All of the supports are 1/16"-1/8" thick aluminum angle and square tube. The aluminum sheeting is 1/16" street sign blanks and aluminum diamond plate


----------



## Bass n flats (Mar 10, 2013)

Some things that were added so far along the way.

adjustable jackplate













grab bar console thanks to fishon fabrications













Flared rod tubes to be recessed into front deck









Tiller extension with kill switch


----------



## Bass n flats (Mar 10, 2013)

As far as the paint I used rustoleum topside in gloss white. For the primer I used a self etching rattle can on the areas that were taken down to bare metal, and then on top of that I used the rustoleum primer for aluminum and galvanized metal. It is not a perfect paint job but on a boat that had a ton of dings and dents that I could do nothing about, I don't think its too bad. The unpainted part on the bottom will be cleaned with aluminum brightener and polished. 


















In a few days I will begin to apply areas of nonslip on the floor and decks, and then begin to run the wiring


----------



## fowl mouth (Mar 14, 2013)

awesome build. I too have a lowe with a very similar front end. Your front deck build really gave me some ideas. I will be starting on mine soon! \/


----------



## Bass n flats (Mar 14, 2013)

fowl mouth said:


> awesome build. I too have a lowe with a very similar front end. Your front deck build really gave me some ideas. I will be starting on mine soon! \/



Thanks fowl mouth I'll be posting some more pics tomorrow I have to finish the wiring tomorrow night.


----------



## ked_man (Mar 15, 2013)

Very nice re-build. I really like the leaning bar and tiller handle extension. 

How did you make those flared PVC rod tubes? I plan on installing some on my 1648 that's under construction.


----------



## Bass n flats (Mar 15, 2013)

https://i1357.photobucket.com/albums/q759/domravo1/B3442E97-635B-4C61-B0C4-D339A1A0001C-4126-00000755426A7478_zpsb686aa4d.mp4

Here is the video I made while flaring the tubes, please excuse the poor quality.
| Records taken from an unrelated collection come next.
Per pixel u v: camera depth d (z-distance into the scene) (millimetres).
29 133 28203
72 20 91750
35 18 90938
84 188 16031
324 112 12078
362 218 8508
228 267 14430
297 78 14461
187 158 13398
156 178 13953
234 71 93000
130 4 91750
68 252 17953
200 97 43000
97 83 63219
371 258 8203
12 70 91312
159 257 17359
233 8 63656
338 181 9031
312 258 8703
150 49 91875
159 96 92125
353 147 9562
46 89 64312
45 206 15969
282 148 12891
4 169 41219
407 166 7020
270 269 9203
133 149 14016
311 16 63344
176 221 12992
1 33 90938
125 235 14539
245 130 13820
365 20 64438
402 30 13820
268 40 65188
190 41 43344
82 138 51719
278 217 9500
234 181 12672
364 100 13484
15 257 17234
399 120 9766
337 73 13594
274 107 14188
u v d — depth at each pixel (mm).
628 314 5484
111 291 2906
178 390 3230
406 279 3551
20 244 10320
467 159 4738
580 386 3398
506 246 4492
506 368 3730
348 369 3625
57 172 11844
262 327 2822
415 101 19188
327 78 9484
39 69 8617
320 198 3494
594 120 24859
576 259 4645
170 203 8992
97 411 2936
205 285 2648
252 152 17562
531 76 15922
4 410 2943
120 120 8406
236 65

I used 1 1/4" thin walled PVC and a shower head flange. I would heat the flange and pipe slowly until the plastic became pliable. It helps if you keep the PVC moving. I also found that if you heat the PVC too much it will crack the flares before they cure.


----------



## ked_man (Mar 15, 2013)

That's brilliant, I was going to use a cone of some sorts and try it, and use a connector to set the flange, but that is just a one step process.


----------



## Bass n flats (Mar 15, 2013)

Unfortunately I can't take credit for this I got the idea from a member at microskiff.com. Hope it helps in your build.


----------



## Jonboat Jerry (Mar 15, 2013)

Nice work BassNFlats! I especially liked the custom Jack Plate....simple, straight forward design, and plenty strong.
well done. =D>


----------



## Bass n flats (Mar 15, 2013)

Thanks Jerry. Hopefully I can float her next weekend. I still don't have a name...any thoughts?


----------



## old relic (Mar 15, 2013)

for rod tubes I use the tubes for golf club that they in their bag to keep them seperated,already flared,$1.49/pc,awesome job on the flare though


----------



## Bass n flats (Mar 16, 2013)

I got A LOT done tonight.  Got all of the wiring finished, the electronics in the console are all ready to go and are working beautifully.  I got the gunnel rod holders installed and the glove box storage installed.


----------



## Bass n flats (Mar 16, 2013)

I was able to apply the non skid to the decks and floor today. I taped off the areas that I wanted to apply the non skid to. I was spraying my paint, in the past I have applied the same non skid with a roller and it worked fine. I used the silica sand material that lowes sells under the valspar brand. I put the sand into a large kitchen shaker with small holes. I would spray the taped off area and then liberally sprinkle the area with the silica sand and then spray another thin layer. The finished area dried very quickly and came out great. 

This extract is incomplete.